Osasuyi Adebayo and Oluyinka Oyeniji have charged the MultiChoice Managing Director John Ugbe and Public Relations Manager Caroline Oghuma for contempt. If found guilty for the alleged offence of disobeying the court order, they may be sentenced to prison.
The plaintiffs are also seeking an order mandating MultiChoice to render accounts of all excesses charged in tariffs (in contempt of court) with particulars of such subscribers and crediting their account against the next renewal and/or remitting such excesses back to the customers.
The court has adjourned the suit to 5 May.

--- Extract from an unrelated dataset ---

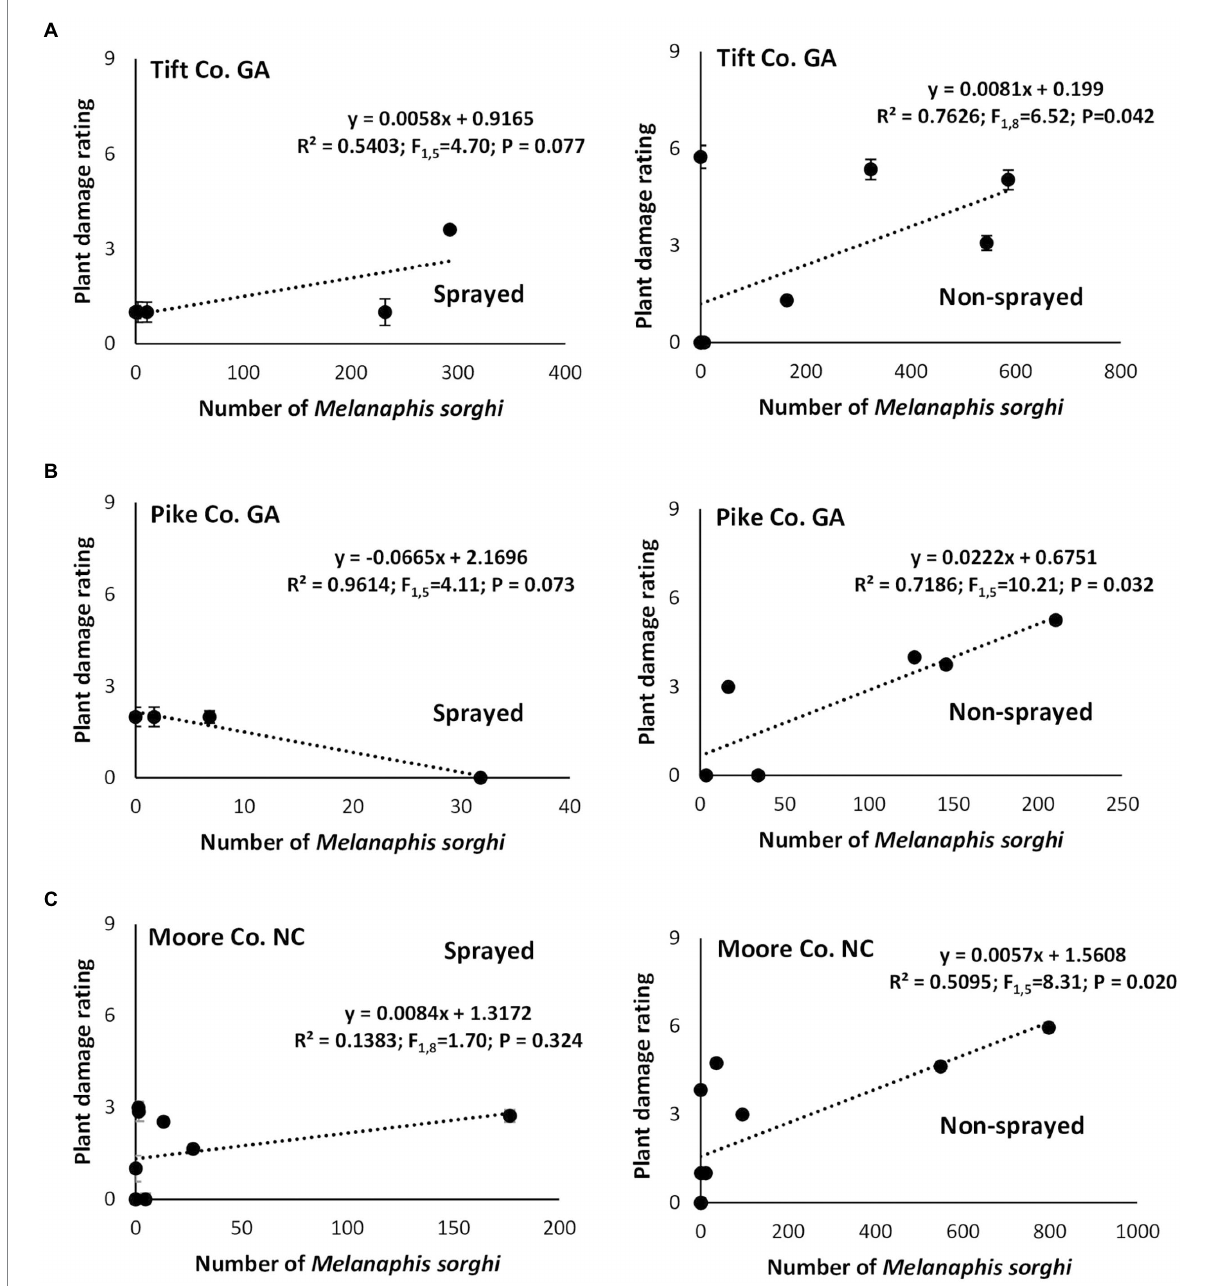
FIGURE 3 Relationship between mean weekly Melanaphis sorghi counts and corresponding plant damage rating in flupyradifurone sprayed and non-sprayed susceptible sorghum cultivar (DKS53-53) at Tift Co. (A) , Pike Co. GA (B) , and Moore Co. NC (C) in 2018.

Because it would be inappropriate to publicly comment on the case sub judice, we cannot critically discuss this case. But how the court will apply some fundamental principles that apply to this case will determine who wins and who loses between the parties. Among other principles, it would be interesting to see how Justice Aneke would:
1. distinguish between an order made for a continuing action and an order made for a completed act. Is MultiChoice’s new subscription rate a completed or continuing act?
2. determine if the Federal High Court has jurisdiction over the matter or not.
3. define “status quo”. Is “status quo” the state of things before the new subscription rate took effect (or was to take effect) OR after the new subscription rate took effect (or was to take effect).
On 5 May, Justice Aneke will hopefully do justice to the matter.